The Court of Appeal has given guidance on this point which overrules the previous authority (Hambleton ). In particular, the injunction must be ‘proportionate’ – it must be ‘appropriate and necessary for the attainment of the public-interest objective sought’ whilst at the same time not imposing ‘an excessive burden on the individual whose private interests are at stake’. In practice, this means:
the judge is not entitled to reach an independent view of the planning merits of the case but must take the actual or anticipated breach of planning control as a given;
the judge should not grant an injunction unless he is prepared to contemplate committing the defendant to prison if there is a breach of that injunction. This means the judge must also consider questions of hardship for the defendant that would result from granting the injunction;
the court will want to look at the degree in flagrancy of the breach of planning control, as well as the enforcement history, and any degree of urgency. It will also want to see whether the LA adopted the correct approach of ‘proportionality’ when it reached its decision.

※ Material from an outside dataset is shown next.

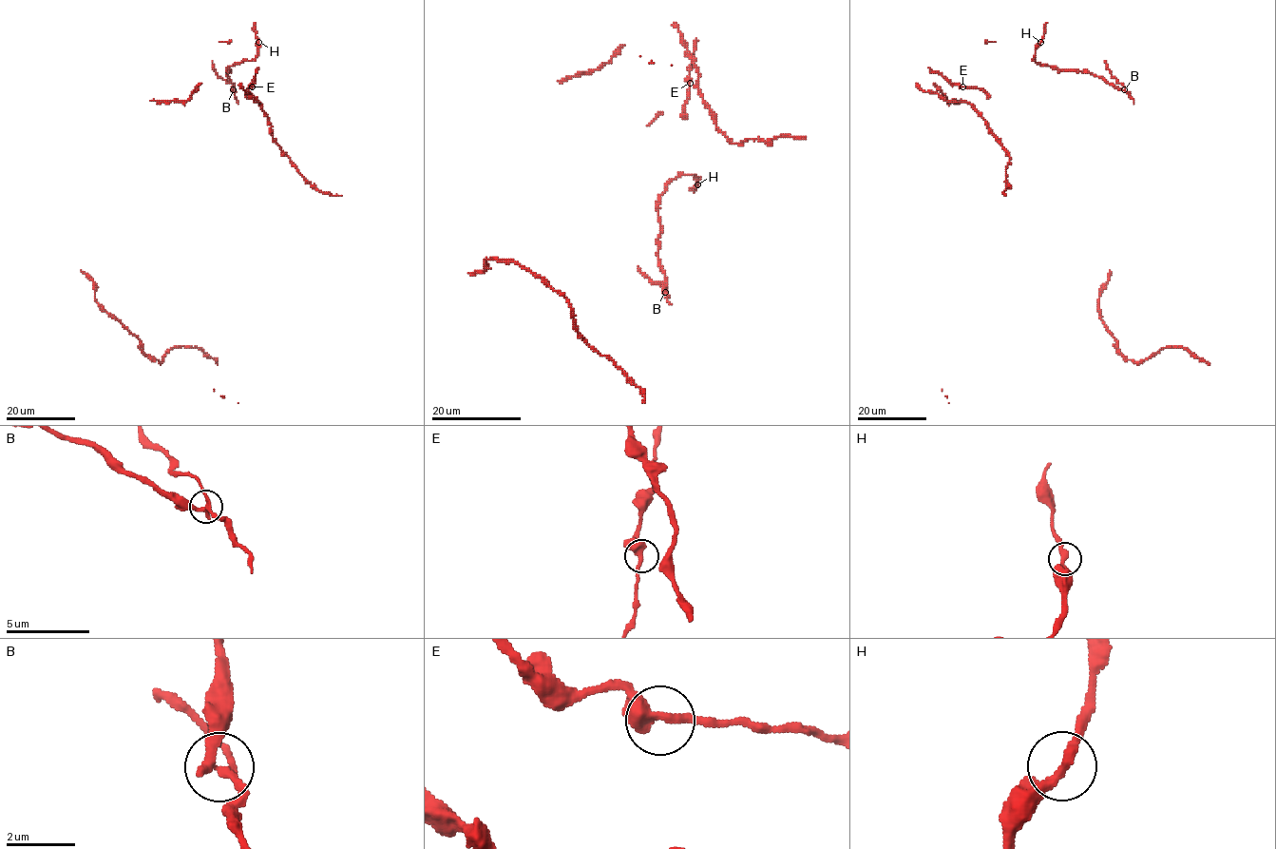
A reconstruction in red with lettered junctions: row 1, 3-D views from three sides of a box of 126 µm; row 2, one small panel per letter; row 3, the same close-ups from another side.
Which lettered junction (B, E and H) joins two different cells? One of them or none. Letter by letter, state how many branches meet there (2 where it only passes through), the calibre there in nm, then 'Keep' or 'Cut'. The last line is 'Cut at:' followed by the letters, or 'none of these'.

The end result of this is that it will be far harder for LAs to obtain injunctions against residential occupiers. Indeed, an injunction to pre-empt an anticipated breach is more likely to be successful (i.e. if the LA can obtain the injunction before the occupation begins then so much the better). Moreover, although this decision was in the context of gypsies on Green Belt land, the principles will apply in all residential cases. As a note in the Gazette puts it, ‘henceforth LA’s are unlikely to get an injunction unless they can show a history of persistent failure to observe the planning process, coupled with evidence of actual damage to the environment which, on balance, outweighs the hardship caused to the gypsies or the particular individual concerned’. See note on South Bucks DC v Porter  in  LSG 25 October 37;  EG 27 October 180.